Potrebbe bastare un tampone per individuare i neonati che rischiano di diventare sordi. Il team del dottor Bill Newman ha infatti sviluppato un test per diagnosticare l’allergia alla gentamicina. Questo antibiotico salva la vita a circa 90.000 neonati all’anno. In presenza di una particolare anomalia genetica, però, porta alla perdita dell’udito. Il test in questione potrebbe evitare il problema.

Circa una persona su 500 ha una variante genetica che la rende sensibile alla gentamicina. La cosa è nota da 25 anni, ma i test genetici tradizionali richiedono giorni interi. In caso di emergenza, è impossibile dire se il neonato presenti o meno la variante in tempi brevi. I medici si trovano quindi costretti a dare il farmaco salvavita subito, il tutto senza sapere se provocherà la perdita dell’udito nel neonato.

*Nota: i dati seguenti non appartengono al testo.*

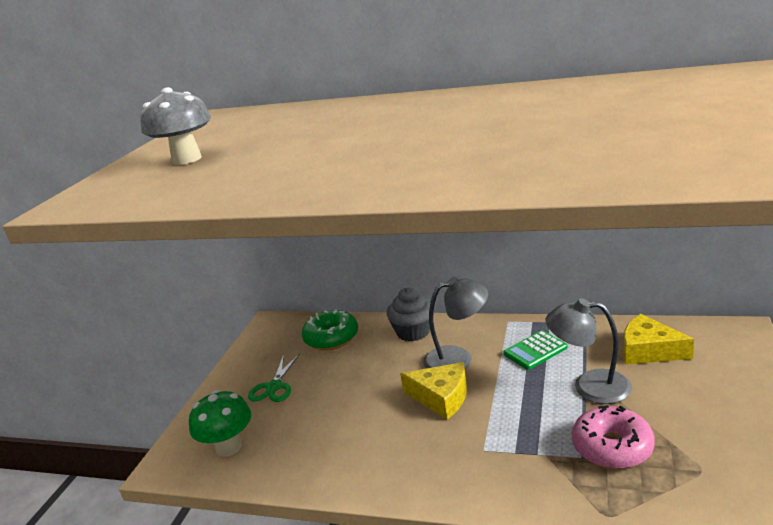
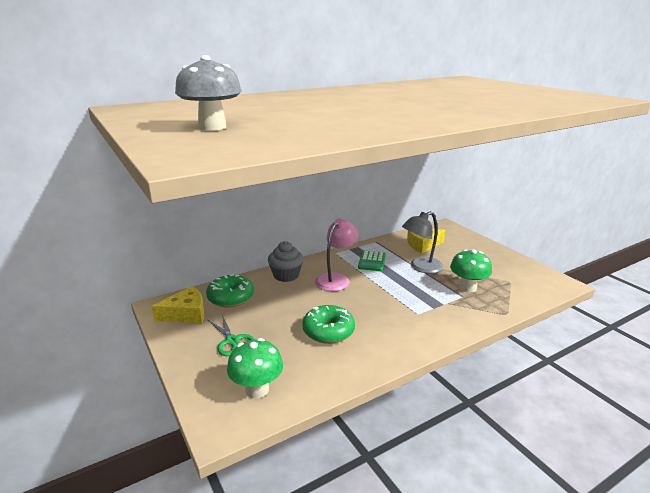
camera: 50 degrees left, 0 degrees up
(361, 420) = (328, 331): none -> green donut
(441, 397) = (357, 300): yellow cheese -> yellow cheese (186, 313)
(458, 358) = (336, 279): grey lamp -> pink lamp
(612, 447) = (467, 287): pink donut -> green mushroom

Il nuovo test individua la variante genetica in 20 minuti. I medici prelevano delle cellule con un piccolo campione. A questo punto le analizzano con un macchinario grande quanto un PC, pensato per cercare quella specifica variante. In caso di esito positivo, i medici possono prescrivere una terapia alternativa e salvare l’udito del piccolo.

Al momento, il test è ancora in fase di valutazione. I ricercatori lo stanno testando nell’area di neonatologia intensiva del St Mary’s Hospital, ottenendo già ottimi risultati. Se venisse usato in tutti gli ospedali del sistema sanitario inglese, potrebbe evitare la sordità a più di 180 neonati all’anno.